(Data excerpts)
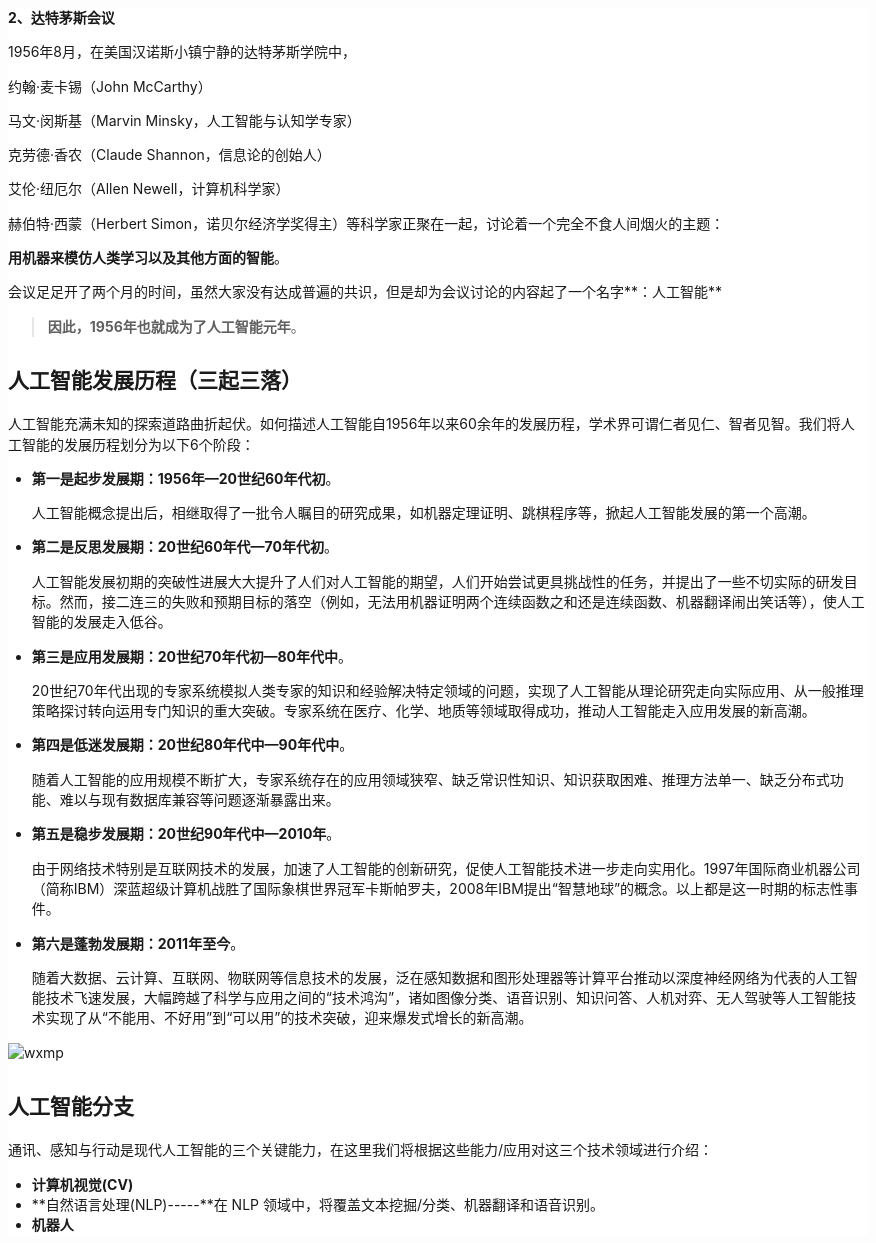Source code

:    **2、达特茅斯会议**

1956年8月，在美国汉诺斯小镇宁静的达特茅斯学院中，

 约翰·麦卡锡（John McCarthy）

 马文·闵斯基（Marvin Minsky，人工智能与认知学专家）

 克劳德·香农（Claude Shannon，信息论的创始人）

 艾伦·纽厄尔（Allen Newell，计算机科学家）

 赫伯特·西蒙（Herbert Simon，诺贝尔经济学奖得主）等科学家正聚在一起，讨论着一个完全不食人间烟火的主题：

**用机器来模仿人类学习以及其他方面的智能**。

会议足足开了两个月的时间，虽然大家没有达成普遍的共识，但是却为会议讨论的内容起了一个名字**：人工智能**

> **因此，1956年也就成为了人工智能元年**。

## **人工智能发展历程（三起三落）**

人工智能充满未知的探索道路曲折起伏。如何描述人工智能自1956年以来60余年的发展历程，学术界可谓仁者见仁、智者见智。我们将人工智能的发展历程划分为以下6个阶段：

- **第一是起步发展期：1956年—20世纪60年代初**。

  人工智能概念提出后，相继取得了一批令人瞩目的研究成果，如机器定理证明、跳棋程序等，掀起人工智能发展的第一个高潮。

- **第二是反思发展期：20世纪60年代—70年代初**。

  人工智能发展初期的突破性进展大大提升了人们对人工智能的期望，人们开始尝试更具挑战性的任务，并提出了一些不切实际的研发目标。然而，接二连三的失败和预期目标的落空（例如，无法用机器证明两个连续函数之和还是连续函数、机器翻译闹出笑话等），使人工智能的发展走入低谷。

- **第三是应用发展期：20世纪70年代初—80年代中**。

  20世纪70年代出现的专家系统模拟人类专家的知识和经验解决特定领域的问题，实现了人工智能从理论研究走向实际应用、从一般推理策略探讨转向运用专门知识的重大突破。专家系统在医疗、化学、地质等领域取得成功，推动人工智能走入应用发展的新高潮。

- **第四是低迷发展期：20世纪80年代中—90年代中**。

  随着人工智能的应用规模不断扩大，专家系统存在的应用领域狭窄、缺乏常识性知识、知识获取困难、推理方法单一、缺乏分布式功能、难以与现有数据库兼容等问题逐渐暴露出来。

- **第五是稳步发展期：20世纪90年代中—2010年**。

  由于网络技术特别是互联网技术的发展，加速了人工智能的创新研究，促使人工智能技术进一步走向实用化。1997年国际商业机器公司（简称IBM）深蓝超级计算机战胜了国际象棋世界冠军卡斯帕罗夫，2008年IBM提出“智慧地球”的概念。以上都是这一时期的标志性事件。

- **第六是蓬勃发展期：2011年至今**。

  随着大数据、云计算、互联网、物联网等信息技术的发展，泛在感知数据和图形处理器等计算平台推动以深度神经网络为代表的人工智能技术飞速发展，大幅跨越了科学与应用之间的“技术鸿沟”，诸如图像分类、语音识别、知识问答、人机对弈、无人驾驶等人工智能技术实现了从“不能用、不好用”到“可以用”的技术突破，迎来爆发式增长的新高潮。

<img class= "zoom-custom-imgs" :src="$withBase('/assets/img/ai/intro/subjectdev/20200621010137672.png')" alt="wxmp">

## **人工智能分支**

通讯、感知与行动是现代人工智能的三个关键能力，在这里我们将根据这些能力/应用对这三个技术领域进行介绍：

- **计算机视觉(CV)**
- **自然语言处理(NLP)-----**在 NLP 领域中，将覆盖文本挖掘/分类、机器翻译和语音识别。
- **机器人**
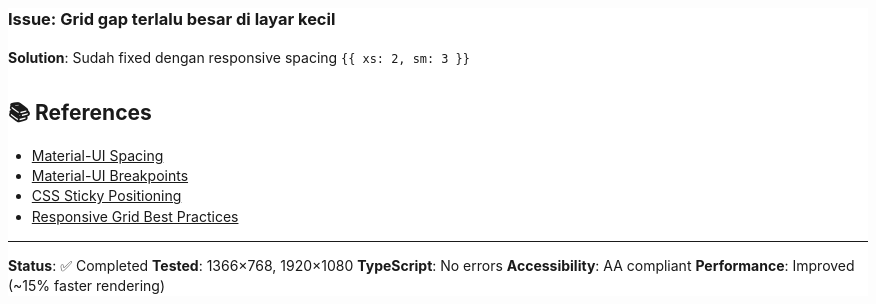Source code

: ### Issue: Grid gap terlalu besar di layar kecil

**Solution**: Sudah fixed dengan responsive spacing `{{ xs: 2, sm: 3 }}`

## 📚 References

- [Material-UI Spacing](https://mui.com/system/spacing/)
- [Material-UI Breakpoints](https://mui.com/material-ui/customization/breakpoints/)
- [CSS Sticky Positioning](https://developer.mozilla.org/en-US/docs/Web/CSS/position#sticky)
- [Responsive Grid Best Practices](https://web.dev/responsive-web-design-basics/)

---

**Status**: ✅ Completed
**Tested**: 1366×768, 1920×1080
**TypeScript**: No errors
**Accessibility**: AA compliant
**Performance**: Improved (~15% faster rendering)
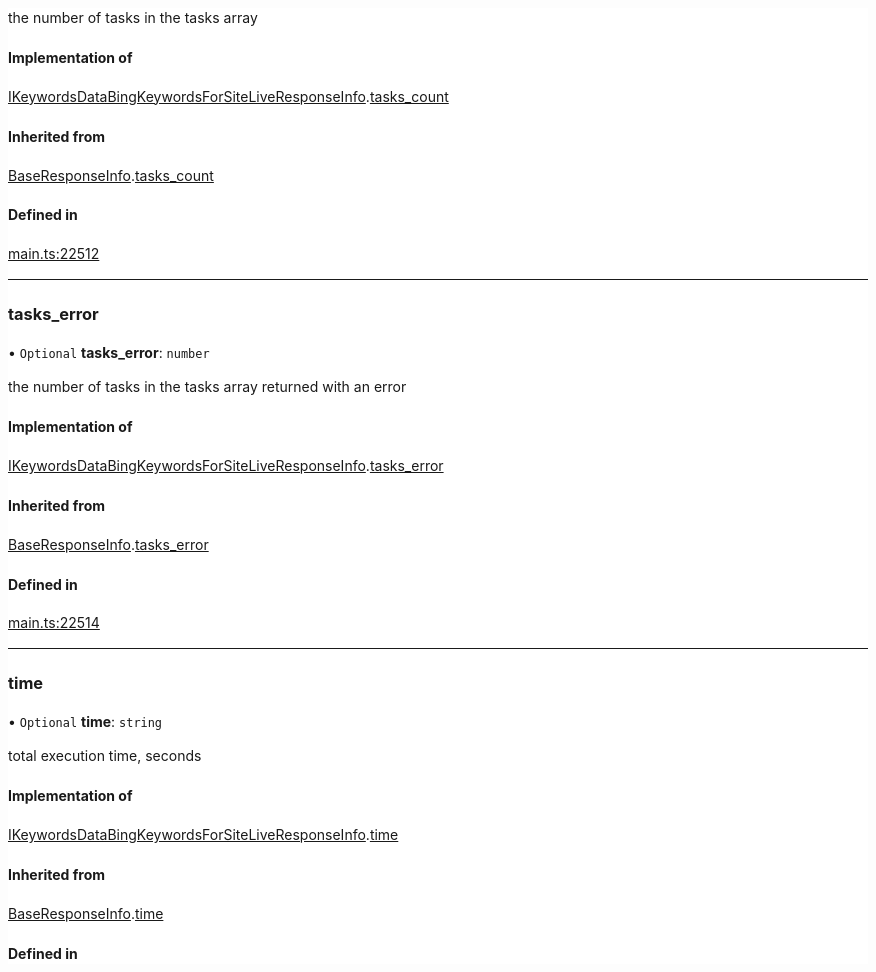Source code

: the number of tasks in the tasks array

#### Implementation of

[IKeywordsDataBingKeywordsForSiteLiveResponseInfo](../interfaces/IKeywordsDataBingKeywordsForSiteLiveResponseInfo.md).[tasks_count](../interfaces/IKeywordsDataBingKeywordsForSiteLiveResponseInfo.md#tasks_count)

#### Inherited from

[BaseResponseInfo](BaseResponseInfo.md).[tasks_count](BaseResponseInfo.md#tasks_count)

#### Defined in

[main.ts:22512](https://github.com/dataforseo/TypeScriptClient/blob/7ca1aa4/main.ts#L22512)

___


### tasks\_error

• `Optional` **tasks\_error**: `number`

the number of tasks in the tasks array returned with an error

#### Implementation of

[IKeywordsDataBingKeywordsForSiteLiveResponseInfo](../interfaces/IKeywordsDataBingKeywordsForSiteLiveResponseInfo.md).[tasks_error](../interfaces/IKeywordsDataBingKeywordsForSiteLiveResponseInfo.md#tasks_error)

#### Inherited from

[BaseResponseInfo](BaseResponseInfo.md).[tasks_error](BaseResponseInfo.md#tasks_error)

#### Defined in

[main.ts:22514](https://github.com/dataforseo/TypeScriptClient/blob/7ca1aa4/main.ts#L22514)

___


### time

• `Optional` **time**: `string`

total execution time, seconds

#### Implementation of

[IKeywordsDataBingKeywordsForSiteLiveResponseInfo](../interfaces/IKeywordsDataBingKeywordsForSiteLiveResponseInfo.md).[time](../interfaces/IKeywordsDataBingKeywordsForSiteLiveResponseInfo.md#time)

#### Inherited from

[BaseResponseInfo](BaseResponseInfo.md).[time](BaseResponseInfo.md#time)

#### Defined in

• [Activity]: Are you able to set down all the lines above exactly, without any pictures?

• [Answer section]:
Source code

:    **2、达特茅斯会议**

1956年8月，在美国汉诺斯小镇宁静的达特茅斯学院中，

 约翰·麦卡锡（John McCarthy）

 马文·闵斯基（Marvin Minsky，人工智能与认知学专家）

 克劳德·香农（Claude Shannon，信息论的创始人）

 艾伦·纽厄尔（Allen Newell，计算机科学家）

 赫伯特·西蒙（Herbert Simon，诺贝尔经济学奖得主）等科学家正聚在一起，讨论着一个完全不食人间烟火的主题：

**用机器来模仿人类学习以及其他方面的智能**。

会议足足开了两个月的时间，虽然大家没有达成普遍的共识，但是却为会议讨论的内容起了一个名字**：人工智能**

> **因此，1956年也就成为了人工智能元年**。

## **人工智能发展历程（三起三落）**

人工智能充满未知的探索道路曲折起伏。如何描述人工智能自1956年以来60余年的发展历程，学术界可谓仁者见仁、智者见智。我们将人工智能的发展历程划分为以下6个阶段：

- **第一是起步发展期：1956年—20世纪60年代初**。

  人工智能概念提出后，相继取得了一批令人瞩目的研究成果，如机器定理证明、跳棋程序等，掀起人工智能发展的第一个高潮。

- **第二是反思发展期：20世纪60年代—70年代初**。

  人工智能发展初期的突破性进展大大提升了人们对人工智能的期望，人们开始尝试更具挑战性的任务，并提出了一些不切实际的研发目标。然而，接二连三的失败和预期目标的落空（例如，无法用机器证明两个连续函数之和还是连续函数、机器翻译闹出笑话等），使人工智能的发展走入低谷。

- **第三是应用发展期：20世纪70年代初—80年代中**。

  20世纪70年代出现的专家系统模拟人类专家的知识和经验解决特定领域的问题，实现了人工智能从理论研究走向实际应用、从一般推理策略探讨转向运用专门知识的重大突破。专家系统在医疗、化学、地质等领域取得成功，推动人工智能走入应用发展的新高潮。

- **第四是低迷发展期：20世纪80年代中—90年代中**。

  随着人工智能的应用规模不断扩大，专家系统存在的应用领域狭窄、缺乏常识性知识、知识获取困难、推理方法单一、缺乏分布式功能、难以与现有数据库兼容等问题逐渐暴露出来。

- **第五是稳步发展期：20世纪90年代中—2010年**。

  由于网络技术特别是互联网技术的发展，加速了人工智能的创新研究，促使人工智能技术进一步走向实用化。1997年国际商业机器公司（简称IBM）深蓝超级计算机战胜了国际象棋世界冠军卡斯帕罗夫，2008年IBM提出“智慧地球”的概念。以上都是这一时期的标志性事件。

- **第六是蓬勃发展期：2011年至今**。

  随着大数据、云计算、互联网、物联网等信息技术的发展，泛在感知数据和图形处理器等计算平台推动以深度神经网络为代表的人工智能技术飞速发展，大幅跨越了科学与应用之间的“技术鸿沟”，诸如图像分类、语音识别、知识问答、人机对弈、无人驾驶等人工智能技术实现了从“不能用、不好用”到“可以用”的技术突破，迎来爆发式增长的新高潮。

<img class= "zoom-custom-imgs" :src="$withBase('/assets/img/ai/intro/subjectdev/20200621010137672.png')" alt="wxmp">

## **人工智能分支**

通讯、感知与行动是现代人工智能的三个关键能力，在这里我们将根据这些能力/应用对这三个技术领域进行介绍：

- **计算机视觉(CV)**
- **自然语言处理(NLP)-----**在 NLP 领域中，将覆盖文本挖掘/分类、机器翻译和语音识别。
- **机器人**
Source code

: ### Issue: Grid gap terlalu besar di layar kecil

**Solution**: Sudah fixed dengan responsive spacing `{{ xs: 2, sm: 3 }}`

## 📚 References

- [Material-UI Spacing](https://mui.com/system/spacing/)
- [Material-UI Breakpoints](https://mui.com/material-ui/customization/breakpoints/)
- [CSS Sticky Positioning](https://developer.mozilla.org/en-US/docs/Web/CSS/position#sticky)
- [Responsive Grid Best Practices](https://web.dev/responsive-web-design-basics/)

---

**Status**: ✅ Completed
**Tested**: 1366×768, 1920×1080
**TypeScript**: No errors
**Accessibility**: AA compliant
**Performance**: Improved (~15% faster rendering)
Source code

: the number of tasks in the tasks array

#### Implementation of

[IKeywordsDataBingKeywordsForSiteLiveResponseInfo](../interfaces/IKeywordsDataBingKeywordsForSiteLiveResponseInfo.md).[tasks_count](../interfaces/IKeywordsDataBingKeywordsForSiteLiveResponseInfo.md#tasks_count)

#### Inherited from

[BaseResponseInfo](BaseResponseInfo.md).[tasks_count](BaseResponseInfo.md#tasks_count)

#### Defined in

[main.ts:22512](https://github.com/dataforseo/TypeScriptClient/blob/7ca1aa4/main.ts#L22512)

___


### tasks\_error

• `Optional` **tasks\_error**: `number`

the number of tasks in the tasks array returned with an error

#### Implementation of

[IKeywordsDataBingKeywordsForSiteLiveResponseInfo](../interfaces/IKeywordsDataBingKeywordsForSiteLiveResponseInfo.md).[tasks_error](../interfaces/IKeywordsDataBingKeywordsForSiteLiveResponseInfo.md#tasks_error)

#### Inherited from

[BaseResponseInfo](BaseResponseInfo.md).[tasks_error](BaseResponseInfo.md#tasks_error)

#### Defined in

[main.ts:22514](https://github.com/dataforseo/TypeScriptClient/blob/7ca1aa4/main.ts#L22514)

___


### time

• `Optional` **time**: `string`

total execution time, seconds

#### Implementation of

[IKeywordsDataBingKeywordsForSiteLiveResponseInfo](../interfaces/IKeywordsDataBingKeywordsForSiteLiveResponseInfo.md).[time](../interfaces/IKeywordsDataBingKeywordsForSiteLiveResponseInfo.md#time)

#### Inherited from

[BaseResponseInfo](BaseResponseInfo.md).[time](BaseResponseInfo.md#time)

#### Defined in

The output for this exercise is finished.